Entré por la puerta procurando no hacer ruido, no por temor de despertar a alguien, sino por el miedo que me daba el darme cuenta de mi situación. Afuera hacía demasiado calor en comparación con la temperatura del departamento. A un lado, en la cocina, escuché a mi esposa lavando platos mientras veía una de sus telenovelas colombianas. Nunca había entendido cómo las mujeres pueden hacer tantas cosas al mismo tiempo sin cometer un error. Comen y planchan, y hablan y joden. El sillón estaba libre, así que me senté y dejé que su comodidad consumiera mis preocupaciones. Prendí la tele pero aparte de uno que otro robo en algún banco de la capital, no había nada bueno. Lo apagué y cerré los ojos. En ese momento apareció Luisa a mi costado. Las mujeres llegan justo en el peor momento, siempre pasa eso.

-¿Quieres sopa?-
-¿De qué es?-
– Caldo de gallina y con fideos de ayer-
-Sabes que no me gustan los fideos pasados- le respondí irritado. ¡Siempre le digo lo mismo, pero nunca escucha!
– Ya tú sabrás qué comer- me dijo- Por unos minutos nadie habló más. Yo miré la luna llena asomándose por la ventana y me di cuenta, por su suspiro, que ella se lamentaba de tener un esposo tan seco y terco.
-¿Ya está durmiendo Jaime?- le pregunté por hacer conversación. Me dijo que hacía media hora. No le presté atención.
-¿Y cómo te fue en el trabajo?- me dijo.
-Ah verdad… hoy me despidieron, pero no te preocupes que…-
Se exaltó, me agarró fuertemente del hombro y me dijo
-¡Cómo que te despidieron! ¿Y no se te ocurrió decírmelo antes? Tú siempre tan calmado, ¿no? ¿Pero por qué? ¿Qué hiciste?
-Lo que pasa es que la crisis económica llegó a la empresa, y tú sabes pues que cuando algo así pasa…-
-¡Pero a ti qué te importa la crisis económica! Eres solo un chofer-Me ofendí, ¿qué se creía ella era para decirme eso si ella era solamente la esposa de un chofer? Peor todavía.
-¿Qué pasó en verdad?- preguntó sin darme opción de escape.
-No se lo digas a nadie ¿ya?, pero el otro día estaba llevando al señor Vargas y en el carro me dijo que paremos frente a una casona vieja, una de esas que están en Barranco. Llegamos y me ordenó que lo esperara afuera hasta que terminara de hacer sus trámites. Esperé por diez, quince minutos… media hora, pero el señor no salía. Me di cuenta que había dejado su pluma en el carro, la pluma de las cosas importantes, como él la llamaba. Yo ya te he dicho que el señor Vargas es muy eficiente. Bueno, entonces ¿cómo podría firmar un contrato sin su pluma de las cosas importantes? La agarré y entré a la casa. Era enrome, grité el nombre del señor, fortísimo, pero nadie me contestaba.
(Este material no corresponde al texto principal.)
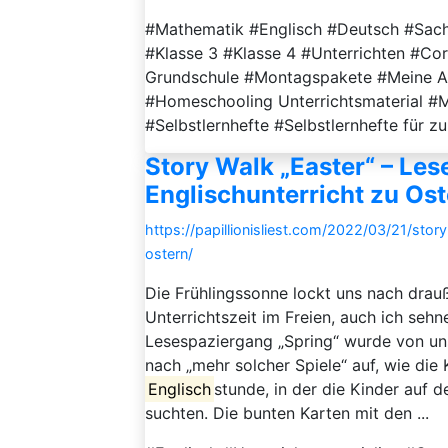
#Mathematik #Englisch #Deutsch #Sachu
#Klasse 3 #Klasse 4 #Unterrichten #C
Grundschule #Montagspakete #Meine A
#Homeschooling Unterrichtsmaterial #
#Selbstlernhefte #Selbstlernhefte für 
Story Walk „Easter“ – Le
Englischunterricht zu Os
https://papillionisliest.com/2022/03/21/sto
ostern/
Die Frühlingssonne lockt uns nach drauß
Unterrichtszeit im Freien, auch ich s
Lesespaziergang „Spring“ wurde von un
nach „mehr solcher Spiele“ auf, wie die
Englisch
stunde, in der die Kinder auf 
suchten. Die bunten Karten mit den ...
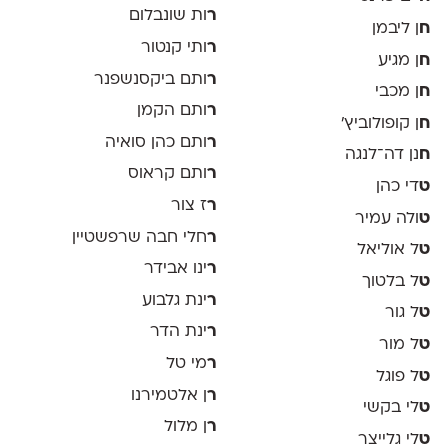
ר
ות שונבלום
ח
ן ליבמן
ר
ותי קנטור
ח
ן מגיע
ר
ותם ביקסנשפנר
ח
ן מכבי
ר
ותם הקמן
ח
ן קופולוביץ'
ר
ותם כהן סואיה
ח
נן דה־לנגה
ר
ותם קראוס
ט
די כהן
ר
ז צור
ט
ולה עמיר
ר
חלי חבה שרפשטיין
ט
ל אוליאל
ר
ינו אבידר
ט
ל בלטוך
ר
ינת גלבוע
ט
ל גור
ר
ינת הדר
ט
ל מור
ר
מי טל
ט
ל פוגל
ר
ן אלטמירנו
ט
לי בקשי
ר
ן מלול
ט
לי גלייצר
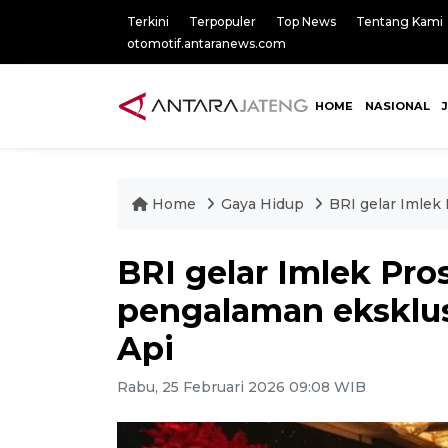
Terkini
Terpopuler
Top News
Tentang Kami
otomotif.antaranews.com
HOME
NASIONAL
Home
Gaya Hidup
BRI gelar Imlek
BRI gelar Imlek Pro
pengalaman eksklu
Api
Rabu, 25 Februari 2026 09:08 WIB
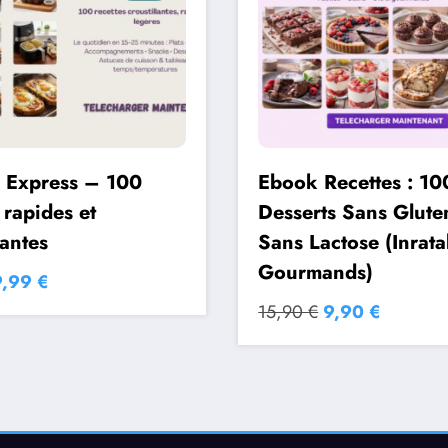
r Express – 100
Ebook Recettes : 10
 rapides et
Desserts Sans Glute
lantes
Sans Lactose (Inrata
Gourmands)
e
Le
9,99
€
rix
prix
Le
Le
15,90
€
9,90
€
nitial
actuel
prix
prix
tait :
est :
initial
actuel
4,99 €.
9,99 €.
était :
est :
15,90 €.
9,90 €.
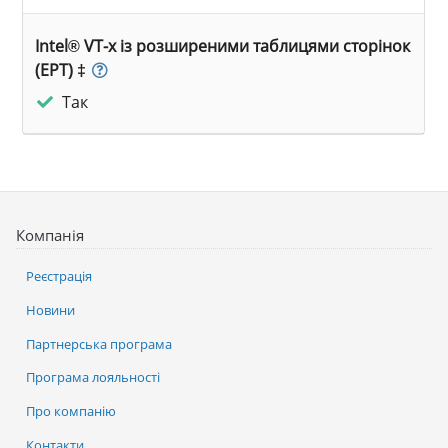
Intel® VT-x із розширеними таблицями сторінок
(EPT) ‡
Так
Компанія
Реєстрація
Новини
Партнерська програма
Програма лояльності
Про компанію
Контакти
Subí las escaleras, al fondo del pasillo había una luz prendida. Entré. Y el señor estaba con una jovencita…- Moví las manos intentando expresar lo que quería, las palabras no me salían. El señor era tan decente que yo no podría expresar con palabras lo que había visto.
-¡¿Qué, entonces te despidieron porque lo encontraste tirando?!-
-Sí, pero no uses esa palabra. No va con el jefe… bueno, con el antiguo jefe- Se me cayó el corazón cuando pensé en eso.
-¿Pero porqué no le reclamaste? Si tú no hiciste nada malo-
-El señor tenía razón, pues- Luisa me miró con cara de “no te entiendo” –Es que yo no debí ir a darle su pluma, pues, estuvo mal. Además me dijo que no debía darle importancia que “lo viera como una oportunidad para salir adelante”-

Explotó. –Que qué te pasa bla bla bla. Que cómo se te ocurre irte bla bla bla. Que es el colmo que le obedezcas. Que eres un inútil, un cojudo, un huevón bla bla bla.
Paré de escuchar sus quejidos y me concentré en la tele. Era mala la programación. Escuché el ruido de una puerta que se abría y apareció Jaime, despertado por los gritos de su madre. Nos miró intrigados y se puso a llorar. Ella lo recogió y se lo volvió a llevar a su camita. Resolvimos seguir con esta discusión mañana y nos fuimos a dormir. Salvado por el hijo, pensé.
Desperté temprano y bajé a desayunar. No quise encontrarme con ella para evitar una discusión, por lo que yo mismo preparé el café. Quise comprar el diario. Busqué monedas en mis bolsillos. En ese momento supe que el señor Vargas había tenido razón con lo de salir adelante: en el bolsillo izquierdo estaba su pluma de las cosas importantes. Debe valer lo suficiente como para comenzar un negocio, pensé.